[[ Data shown, beginning ]]
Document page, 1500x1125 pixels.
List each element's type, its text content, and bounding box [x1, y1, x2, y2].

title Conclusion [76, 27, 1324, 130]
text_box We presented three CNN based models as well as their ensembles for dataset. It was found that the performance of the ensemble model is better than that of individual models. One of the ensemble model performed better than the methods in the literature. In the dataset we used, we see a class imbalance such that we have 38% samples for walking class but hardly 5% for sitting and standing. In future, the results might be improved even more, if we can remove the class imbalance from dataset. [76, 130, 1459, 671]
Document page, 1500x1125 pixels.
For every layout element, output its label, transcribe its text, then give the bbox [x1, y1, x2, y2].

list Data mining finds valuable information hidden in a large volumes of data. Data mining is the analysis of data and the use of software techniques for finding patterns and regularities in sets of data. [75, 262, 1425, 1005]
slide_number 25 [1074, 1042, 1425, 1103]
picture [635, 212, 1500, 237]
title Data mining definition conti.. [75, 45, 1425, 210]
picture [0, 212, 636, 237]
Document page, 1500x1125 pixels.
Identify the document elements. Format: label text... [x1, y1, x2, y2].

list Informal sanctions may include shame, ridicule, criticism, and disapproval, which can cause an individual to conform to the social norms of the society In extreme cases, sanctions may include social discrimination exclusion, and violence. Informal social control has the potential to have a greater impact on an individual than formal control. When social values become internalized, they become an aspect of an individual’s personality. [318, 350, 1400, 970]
[[ Data shown, end ]]
(What the exercise asks): Repeat all of the records, letter for letter.

(Output below):
Document page, 1500x1125 pixels.
List each element's type, its text content, and bounding box [x1, y1, x2, y2].

title Conclusion [76, 27, 1324, 130]
text_box We presented three CNN based models as well as their ensembles for dataset. It was found that the performance of the ensemble model is better than that of individual models. One of the ensemble model performed better than the methods in the literature. In the dataset we used, we see a class imbalance such that we have 38% samples for walking class but hardly 5% for sitting and standing. In future, the results might be improved even more, if we can remove the class imbalance from dataset. [76, 130, 1459, 671]
Document page, 1500x1125 pixels.
For every layout element, output its label, transcribe its text, then give the bbox [x1, y1, x2, y2].

list Data mining finds valuable information hidden in a large volumes of data. Data mining is the analysis of data and the use of software techniques for finding patterns and regularities in sets of data. [75, 262, 1425, 1005]
slide_number 25 [1074, 1042, 1425, 1103]
picture [635, 212, 1500, 237]
title Data mining definition conti.. [75, 45, 1425, 210]
picture [0, 212, 636, 237]
Document page, 1500x1125 pixels.
Identify the document elements. Format: label text... [x1, y1, x2, y2].

list Informal sanctions may include shame, ridicule, criticism, and disapproval, which can cause an individual to conform to the social norms of the society In extreme cases, sanctions may include social discrimination exclusion, and violence. Informal social control has the potential to have a greater impact on an individual than formal control. When social values become internalized, they become an aspect of an individual’s personality. [318, 350, 1400, 970]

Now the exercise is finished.